Write out all the data below exactly.

Extracted records:
____
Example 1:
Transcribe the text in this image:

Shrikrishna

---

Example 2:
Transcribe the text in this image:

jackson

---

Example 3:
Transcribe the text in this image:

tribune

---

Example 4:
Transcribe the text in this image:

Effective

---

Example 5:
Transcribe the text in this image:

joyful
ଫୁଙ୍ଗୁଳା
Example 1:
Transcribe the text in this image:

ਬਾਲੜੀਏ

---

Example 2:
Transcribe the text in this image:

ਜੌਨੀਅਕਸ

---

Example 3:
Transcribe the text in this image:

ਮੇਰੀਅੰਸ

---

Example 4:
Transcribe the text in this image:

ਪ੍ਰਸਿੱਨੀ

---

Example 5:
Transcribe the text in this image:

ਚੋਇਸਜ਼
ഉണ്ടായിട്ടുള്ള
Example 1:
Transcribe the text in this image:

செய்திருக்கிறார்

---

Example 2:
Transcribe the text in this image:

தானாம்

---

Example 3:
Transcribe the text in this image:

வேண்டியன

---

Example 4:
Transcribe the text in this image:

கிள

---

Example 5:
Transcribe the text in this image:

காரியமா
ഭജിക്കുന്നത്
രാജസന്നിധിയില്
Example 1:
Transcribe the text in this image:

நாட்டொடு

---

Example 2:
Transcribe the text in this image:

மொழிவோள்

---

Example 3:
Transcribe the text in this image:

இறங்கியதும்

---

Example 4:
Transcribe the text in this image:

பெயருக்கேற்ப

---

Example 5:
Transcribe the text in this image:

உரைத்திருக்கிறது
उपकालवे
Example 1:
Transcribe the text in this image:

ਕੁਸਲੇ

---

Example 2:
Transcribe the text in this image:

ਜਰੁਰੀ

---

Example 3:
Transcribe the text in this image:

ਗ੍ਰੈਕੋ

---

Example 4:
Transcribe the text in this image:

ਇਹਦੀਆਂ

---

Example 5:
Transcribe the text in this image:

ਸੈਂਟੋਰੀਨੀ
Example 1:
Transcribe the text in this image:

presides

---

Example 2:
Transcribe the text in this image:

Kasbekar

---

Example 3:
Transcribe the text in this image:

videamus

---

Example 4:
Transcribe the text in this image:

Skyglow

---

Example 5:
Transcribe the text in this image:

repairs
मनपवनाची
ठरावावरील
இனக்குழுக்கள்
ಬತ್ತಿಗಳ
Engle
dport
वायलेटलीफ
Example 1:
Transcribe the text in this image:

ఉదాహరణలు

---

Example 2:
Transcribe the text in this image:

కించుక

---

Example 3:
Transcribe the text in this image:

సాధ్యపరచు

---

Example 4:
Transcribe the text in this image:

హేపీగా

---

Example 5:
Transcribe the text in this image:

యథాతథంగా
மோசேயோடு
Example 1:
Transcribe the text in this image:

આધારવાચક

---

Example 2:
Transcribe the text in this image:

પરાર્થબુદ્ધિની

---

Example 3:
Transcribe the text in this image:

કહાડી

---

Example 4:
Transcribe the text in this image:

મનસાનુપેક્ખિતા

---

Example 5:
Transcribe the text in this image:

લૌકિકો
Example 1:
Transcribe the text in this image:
____
#### EXERCISE SOLUTION:
Example 1:
Transcribe the text in this image:

Shrikrishna

---

Example 2:
Transcribe the text in this image:

jackson

---

Example 3:
Transcribe the text in this image:

tribune

---

Example 4:
Transcribe the text in this image:

Effective

---

Example 5:
Transcribe the text in this image:

joyful
ଫୁଙ୍ଗୁଳା
Example 1:
Transcribe the text in this image:

ਬਾਲੜੀਏ

---

Example 2:
Transcribe the text in this image:

ਜੌਨੀਅਕਸ

---

Example 3:
Transcribe the text in this image:

ਮੇਰੀਅੰਸ

---

Example 4:
Transcribe the text in this image:

ਪ੍ਰਸਿੱਨੀ

---

Example 5:
Transcribe the text in this image:

ਚੋਇਸਜ਼
ഉണ്ടായിട്ടുള്ള
Example 1:
Transcribe the text in this image:

செய்திருக்கிறார்

---

Example 2:
Transcribe the text in this image:

தானாம்

---

Example 3:
Transcribe the text in this image:

வேண்டியன

---

Example 4:
Transcribe the text in this image:

கிள

---

Example 5:
Transcribe the text in this image:

காரியமா
ഭജിക്കുന്നത്
രാജസന്നിധിയില്
Example 1:
Transcribe the text in this image:

நாட்டொடு

---

Example 2:
Transcribe the text in this image:

மொழிவோள்

---

Example 3:
Transcribe the text in this image:

இறங்கியதும்

---

Example 4:
Transcribe the text in this image:

பெயருக்கேற்ப

---

Example 5:
Transcribe the text in this image:

உரைத்திருக்கிறது
उपकालवे
Example 1:
Transcribe the text in this image:

ਕੁਸਲੇ

---

Example 2:
Transcribe the text in this image:

ਜਰੁਰੀ

---

Example 3:
Transcribe the text in this image:

ਗ੍ਰੈਕੋ

---

Example 4:
Transcribe the text in this image:

ਇਹਦੀਆਂ

---

Example 5:
Transcribe the text in this image:

ਸੈਂਟੋਰੀਨੀ
Example 1:
Transcribe the text in this image:

presides

---

Example 2:
Transcribe the text in this image:

Kasbekar

---

Example 3:
Transcribe the text in this image:

videamus

---

Example 4:
Transcribe the text in this image:

Skyglow

---

Example 5:
Transcribe the text in this image:

repairs
मनपवनाची
ठरावावरील
இனக்குழுக்கள்
ಬತ್ತಿಗಳ
Engle
dport
वायलेटलीफ
Example 1:
Transcribe the text in this image:

ఉదాహరణలు

---

Example 2:
Transcribe the text in this image:

కించుక

---

Example 3:
Transcribe the text in this image:

సాధ్యపరచు

---

Example 4:
Transcribe the text in this image:

హేపీగా

---

Example 5:
Transcribe the text in this image:

యథాతథంగా
மோசேயோடு
Example 1:
Transcribe the text in this image:

આધારવાચક

---

Example 2:
Transcribe the text in this image:

પરાર્થબુદ્ધિની

---

Example 3:
Transcribe the text in this image:

કહાડી

---

Example 4:
Transcribe the text in this image:

મનસાનુપેક્ખિતા

---

Example 5:
Transcribe the text in this image:

લૌકિકો
Example 1:
Transcribe the text in this image:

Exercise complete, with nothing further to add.